Public Benefit and Social Value
Synthetic health data is only created and used when it serves a clear public good. The Framework prioritises outcomes that improve health research, innovation, and system performance -- always grounded in community trust and transparency.
Transparency and Accountability
Open processes, clear documentation, and visible governance decisions build confidence among stakeholders. Every stage of data creation, testing, and use is recorded and explainable, ensuring ethical accountability across institutions.
Structured, Risk-Based, and Complementary Governance
The Framework provides a consistent, stepwise process that scales with project risk. It strengthens -- not replaces -- existing organisational governance, embedding privacy safeguards, ethical review, and operational evidence into every step of synthetic-data workflows.
Benefits of Synthetic Health Data
- Enable secondary use of health data without exposing personal information.
- Protect privacy and dignity while still supporting research and better health management.
- Reduce privacy-related harms from misuse, unauthorised access, or data loss.
- Let communities benefit from faster, safer healthcare innovation.
- Build public trust in ethical, responsible health-data use.

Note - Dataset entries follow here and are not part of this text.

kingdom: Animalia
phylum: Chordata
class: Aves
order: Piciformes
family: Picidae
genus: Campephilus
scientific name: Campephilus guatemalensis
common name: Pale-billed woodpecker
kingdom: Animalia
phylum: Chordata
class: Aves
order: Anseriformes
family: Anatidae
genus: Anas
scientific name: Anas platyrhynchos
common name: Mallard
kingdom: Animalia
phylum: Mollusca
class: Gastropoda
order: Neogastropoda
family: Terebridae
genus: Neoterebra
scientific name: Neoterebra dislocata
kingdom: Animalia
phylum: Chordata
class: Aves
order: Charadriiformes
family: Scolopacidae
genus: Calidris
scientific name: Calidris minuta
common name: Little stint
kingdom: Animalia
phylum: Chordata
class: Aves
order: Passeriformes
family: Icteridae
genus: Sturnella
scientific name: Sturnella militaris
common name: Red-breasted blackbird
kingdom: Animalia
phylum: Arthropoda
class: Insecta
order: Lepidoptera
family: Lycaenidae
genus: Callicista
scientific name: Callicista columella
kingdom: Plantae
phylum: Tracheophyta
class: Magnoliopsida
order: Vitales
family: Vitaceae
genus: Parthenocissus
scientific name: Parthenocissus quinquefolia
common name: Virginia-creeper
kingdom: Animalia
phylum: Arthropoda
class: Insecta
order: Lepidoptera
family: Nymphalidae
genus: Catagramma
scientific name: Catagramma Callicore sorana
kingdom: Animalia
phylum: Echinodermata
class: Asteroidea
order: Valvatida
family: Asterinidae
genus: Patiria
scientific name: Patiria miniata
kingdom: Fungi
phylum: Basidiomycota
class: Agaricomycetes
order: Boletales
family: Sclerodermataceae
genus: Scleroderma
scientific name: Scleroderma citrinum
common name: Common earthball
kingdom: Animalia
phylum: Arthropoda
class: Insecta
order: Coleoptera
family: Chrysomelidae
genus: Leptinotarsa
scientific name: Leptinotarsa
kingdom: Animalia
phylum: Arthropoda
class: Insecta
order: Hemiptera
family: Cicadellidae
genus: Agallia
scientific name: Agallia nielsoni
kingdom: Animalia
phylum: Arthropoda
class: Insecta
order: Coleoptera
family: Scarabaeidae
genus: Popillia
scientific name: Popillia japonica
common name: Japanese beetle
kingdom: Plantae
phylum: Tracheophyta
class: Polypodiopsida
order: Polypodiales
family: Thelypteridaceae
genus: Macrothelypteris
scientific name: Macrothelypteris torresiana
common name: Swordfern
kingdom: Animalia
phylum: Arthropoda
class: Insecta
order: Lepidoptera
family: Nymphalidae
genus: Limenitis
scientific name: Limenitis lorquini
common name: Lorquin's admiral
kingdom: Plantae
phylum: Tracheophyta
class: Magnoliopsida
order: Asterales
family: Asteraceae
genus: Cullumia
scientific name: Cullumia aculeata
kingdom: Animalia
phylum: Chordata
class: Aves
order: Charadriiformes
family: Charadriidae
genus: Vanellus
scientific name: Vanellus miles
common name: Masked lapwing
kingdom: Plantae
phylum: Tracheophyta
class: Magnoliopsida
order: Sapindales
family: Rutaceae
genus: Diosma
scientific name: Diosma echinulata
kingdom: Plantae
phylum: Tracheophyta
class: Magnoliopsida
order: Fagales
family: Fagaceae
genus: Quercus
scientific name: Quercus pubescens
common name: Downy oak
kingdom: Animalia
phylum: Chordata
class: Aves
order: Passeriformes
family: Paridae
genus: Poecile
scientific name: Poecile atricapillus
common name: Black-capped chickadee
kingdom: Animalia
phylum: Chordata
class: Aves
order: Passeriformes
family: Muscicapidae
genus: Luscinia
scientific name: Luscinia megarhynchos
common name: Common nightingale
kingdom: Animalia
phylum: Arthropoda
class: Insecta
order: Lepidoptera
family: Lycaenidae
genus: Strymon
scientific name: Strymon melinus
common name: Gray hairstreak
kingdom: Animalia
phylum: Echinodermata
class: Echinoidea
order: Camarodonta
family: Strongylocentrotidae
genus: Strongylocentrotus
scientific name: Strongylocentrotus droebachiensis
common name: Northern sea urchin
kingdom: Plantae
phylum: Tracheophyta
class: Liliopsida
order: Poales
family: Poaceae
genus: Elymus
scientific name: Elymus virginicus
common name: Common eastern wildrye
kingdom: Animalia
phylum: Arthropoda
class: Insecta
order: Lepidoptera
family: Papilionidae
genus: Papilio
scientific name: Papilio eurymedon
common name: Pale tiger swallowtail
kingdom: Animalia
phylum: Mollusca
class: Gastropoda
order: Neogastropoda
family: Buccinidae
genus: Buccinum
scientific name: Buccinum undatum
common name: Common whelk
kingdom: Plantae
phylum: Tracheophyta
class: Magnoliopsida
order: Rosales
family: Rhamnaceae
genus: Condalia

- Simplify data request and approval processes via safe synthetic alternatives.
- Minimise legal and privacy risks while staying compliant with governance standards.
- Create representative, bias-reduced datasets for modelling and analysis.
- Provide customisable datasets tuned to purpose and risk tolerance.
- Strengthen stewardship credentials through transparent processes.
- Safely develop and test digital health technologies and AI systems.
- Validate proof-of-concept and pre-deployment work with realistic, non-identifiable data.
- Cut operational and reputational risk during innovation cycles.
- Support training and continuous improvement across clinical and admin settings.
- Enhance organisational capacity for secure, privacy-conscious innovation.
- Access privacy-safe datasets for hypothesis testing and model development.
- Collaborate across institutions without breaching confidentiality obligations.
- Promote reproducibility and transparency in health research.
- Expand education pathways for data science and analytics training.
- Strengthen AI, ML, and analytics innovation pipelines.
- Reduce ethical tension between privacy protection and social value.
- Shift deliberations toward proportionality and research integrity, not just privacy risk.
- Increase consistency and confidence in governance decisions.
- Lower reliance on complex mitigation measures tied to real data.
- Demonstrate responsible innovation and ethical leadership.